Und wieder einmal stehen wir quasi fassungslos vor dem Stimmphänomen Matthias Goerne: Kaum ein anderer Sänger kann so schön und bedeutungsvoll leise singen, kaum einer hat die Atemtechnik, um bei so wenig Volumen noch überhaupt zu singen, zu phrasieren, zu artikulieren, Spannung zu vermitteln. Das macht seine ‘Wunderhorn’-Lieder in diesem Livemitschnitt vom Luzerner Festival so exzeptionell. Die philosophische Tiefendimension der Musik Gustav Mahlers wird also hier voll erfasst und wiedergegeben, weil wir es mit einer ganz besonderen, vergeistigten und gefühlsmäßigen Identifikation zu tun haben, die Mahler vor jeder Naivität bewahrt oder seinen Liedern den Ausdruck von Wärme geben könnten.

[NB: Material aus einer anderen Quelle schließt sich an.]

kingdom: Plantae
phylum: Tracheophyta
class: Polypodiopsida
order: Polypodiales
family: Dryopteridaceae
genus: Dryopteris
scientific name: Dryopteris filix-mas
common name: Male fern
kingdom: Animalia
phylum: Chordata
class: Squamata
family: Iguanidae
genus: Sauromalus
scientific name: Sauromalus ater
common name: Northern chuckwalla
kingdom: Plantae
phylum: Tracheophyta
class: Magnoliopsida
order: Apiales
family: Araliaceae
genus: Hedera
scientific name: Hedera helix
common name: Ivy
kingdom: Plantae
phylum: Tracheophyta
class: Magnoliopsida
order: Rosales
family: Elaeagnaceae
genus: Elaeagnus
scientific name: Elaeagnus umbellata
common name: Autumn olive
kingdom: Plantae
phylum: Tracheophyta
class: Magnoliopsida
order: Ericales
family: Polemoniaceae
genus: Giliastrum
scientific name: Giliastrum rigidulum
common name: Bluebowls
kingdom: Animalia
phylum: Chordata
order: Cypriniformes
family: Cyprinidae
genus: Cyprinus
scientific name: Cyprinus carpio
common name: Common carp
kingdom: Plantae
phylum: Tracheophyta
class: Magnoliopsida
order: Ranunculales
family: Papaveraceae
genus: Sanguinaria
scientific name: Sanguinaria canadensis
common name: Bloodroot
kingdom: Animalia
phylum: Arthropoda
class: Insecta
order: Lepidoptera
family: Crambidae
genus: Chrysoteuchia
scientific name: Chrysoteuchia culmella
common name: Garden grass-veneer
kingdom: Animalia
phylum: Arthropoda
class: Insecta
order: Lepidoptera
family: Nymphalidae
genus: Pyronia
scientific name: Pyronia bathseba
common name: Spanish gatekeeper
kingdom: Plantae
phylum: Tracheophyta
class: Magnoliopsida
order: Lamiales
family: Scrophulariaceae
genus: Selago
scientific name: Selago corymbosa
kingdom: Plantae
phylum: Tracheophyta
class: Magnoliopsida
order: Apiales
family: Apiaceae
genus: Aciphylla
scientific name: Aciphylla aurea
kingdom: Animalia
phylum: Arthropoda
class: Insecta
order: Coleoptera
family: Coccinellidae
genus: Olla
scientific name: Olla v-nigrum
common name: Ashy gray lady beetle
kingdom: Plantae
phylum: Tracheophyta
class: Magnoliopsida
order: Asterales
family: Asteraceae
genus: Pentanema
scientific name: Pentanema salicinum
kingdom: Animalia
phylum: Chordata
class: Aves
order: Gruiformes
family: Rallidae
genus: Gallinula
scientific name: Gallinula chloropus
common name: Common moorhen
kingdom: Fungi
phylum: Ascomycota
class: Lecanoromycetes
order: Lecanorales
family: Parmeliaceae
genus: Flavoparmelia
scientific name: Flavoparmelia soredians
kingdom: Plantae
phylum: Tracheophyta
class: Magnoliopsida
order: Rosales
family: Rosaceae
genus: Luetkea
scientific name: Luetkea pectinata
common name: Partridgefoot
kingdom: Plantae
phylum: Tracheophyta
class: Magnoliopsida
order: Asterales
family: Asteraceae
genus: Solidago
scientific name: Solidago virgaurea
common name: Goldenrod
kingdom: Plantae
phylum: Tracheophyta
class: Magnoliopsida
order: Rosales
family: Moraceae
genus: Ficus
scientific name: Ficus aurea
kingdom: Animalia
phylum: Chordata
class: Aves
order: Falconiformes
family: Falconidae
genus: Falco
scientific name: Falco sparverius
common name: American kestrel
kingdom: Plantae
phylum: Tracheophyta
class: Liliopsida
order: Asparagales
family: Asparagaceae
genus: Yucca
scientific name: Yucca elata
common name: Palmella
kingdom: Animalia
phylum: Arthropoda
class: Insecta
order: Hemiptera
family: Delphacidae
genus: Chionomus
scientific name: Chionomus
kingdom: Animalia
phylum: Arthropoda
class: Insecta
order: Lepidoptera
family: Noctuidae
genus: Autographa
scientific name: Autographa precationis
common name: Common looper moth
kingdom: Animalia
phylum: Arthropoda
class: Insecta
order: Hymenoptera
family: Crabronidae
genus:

Andris Nelson kleidet die zarte Stimme in ein schillerndes und behutsames, aber detailreich formuliertes Orchesterspiel.
Den Trauermarsch in der 5. Symphonie nimmt Nelsons erstaunlich langsam, um so die stürmisch bewegten Ausbrüche des zweiten Satzes vehement zum Ausdruck zu bringen und geradezu verstörend Mattigkeit aufzuzeigen. Ein sehr tänzerisches und keckes und hoch energetisches Scherzo enthält eine extrem resignative Passage, so dass man ständig fürchten muss, die Musik höre auf zu spielen. Das ist eine der großen Momente dieser Interpretation.
Ganz langsam lädt Nelsons das Orchester wieder auf. Ein wunderbar zartes, am Anfang fast gehauchtes Adagietto führt zum jubilierenden Finale.